## Source extract
((
Restrictions on the complexity of the problem
Only processes with 4-fermion final states are considered. QED
radiative corrections are implemented in terms of multiphoton ISR in the
YFS Monte Carlo framework with the O(alpha**3) LL-type matrix element.
For the CC03 subset of diagrams the Coulomb correction for the
intermediate WW states is also included. The final-state QED radiation
is generated for charged leptons with the help of the program PHOTOS in
the LL approximation (up to two photons). QCD effects are included in
the so-called "naive QCD" approximation. A part of electroweak
corrections is incorporated in the "improved Born approximation"
(through appropriate renormalization scheme). Anomalous triple gauge
boson couplings are implemented only in the CC03 subset of diagrams
(i.e. the W-pair production). Quadruple gauge boson couplings are not
implemented. The tau-decays and quark hadronization are performed,
respectively, with the help of the dedicated packages TAUOLA and JETSET.
))
## Records
((
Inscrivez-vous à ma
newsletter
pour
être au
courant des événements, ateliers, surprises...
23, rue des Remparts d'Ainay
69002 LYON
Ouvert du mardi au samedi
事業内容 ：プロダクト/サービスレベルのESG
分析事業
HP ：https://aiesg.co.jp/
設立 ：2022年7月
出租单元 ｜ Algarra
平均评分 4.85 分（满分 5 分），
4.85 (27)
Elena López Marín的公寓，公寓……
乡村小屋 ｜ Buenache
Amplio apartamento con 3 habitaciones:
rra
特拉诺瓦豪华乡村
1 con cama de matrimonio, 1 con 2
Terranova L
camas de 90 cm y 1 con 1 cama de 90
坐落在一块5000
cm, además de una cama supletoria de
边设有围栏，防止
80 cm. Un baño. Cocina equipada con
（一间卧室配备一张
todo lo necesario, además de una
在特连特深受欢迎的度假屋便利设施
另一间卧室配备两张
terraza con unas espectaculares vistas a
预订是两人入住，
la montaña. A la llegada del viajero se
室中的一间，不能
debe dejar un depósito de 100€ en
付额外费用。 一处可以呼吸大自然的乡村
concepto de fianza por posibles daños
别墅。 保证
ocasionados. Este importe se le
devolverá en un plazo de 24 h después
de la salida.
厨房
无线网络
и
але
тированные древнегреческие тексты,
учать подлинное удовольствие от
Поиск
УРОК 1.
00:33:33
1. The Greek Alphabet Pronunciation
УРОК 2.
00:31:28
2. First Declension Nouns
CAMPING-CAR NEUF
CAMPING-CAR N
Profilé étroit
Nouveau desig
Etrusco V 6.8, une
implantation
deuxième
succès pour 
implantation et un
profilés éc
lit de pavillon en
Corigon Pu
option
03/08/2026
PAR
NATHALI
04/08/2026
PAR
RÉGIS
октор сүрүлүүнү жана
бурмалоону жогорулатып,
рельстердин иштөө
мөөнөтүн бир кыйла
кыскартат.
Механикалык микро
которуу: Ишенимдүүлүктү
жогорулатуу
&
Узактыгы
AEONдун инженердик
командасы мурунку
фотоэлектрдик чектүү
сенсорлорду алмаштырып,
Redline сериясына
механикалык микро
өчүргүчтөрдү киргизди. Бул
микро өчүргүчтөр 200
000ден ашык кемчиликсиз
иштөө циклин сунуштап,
))
## Exercise requirements
A. In the passage on problem restrictions, swap "4-fermion" for "four-fermion" and give the part from "Restrictions on the" to "LL-type matrix element.".
B. According to the passage on problem restrictions, which package handles the tau decays?
C. Write what comes next in the passage on problem restrictions, starting after its final sentence.

## Answers provided
A.
Restrictions on the complexity of the problem
Only processes with four-fermion final states are considered. QED
radiative corrections are implemented in terms of multiphoton ISR in the
YFS Monte Carlo framework with the O(alpha**3) LL-type matrix element.

B. TAUOLA

C.
Typical running time
On IBM PowerPC M43P240 (266 MHz, 65 CERN units) installation one needs:
(a) 2.5 sec per 1000 constant-weight events and 0.6 sec per 1000
variable-weight events for CC03 matrix element and (b) 12500 sec per
1000 constant-weight events and 6 sec per 1000 variable-weight events
for a complete 4-fermion matrix element (GRACE). These results are for
a default/recommended setting of input parameters but with all decay
libraries switched OFF.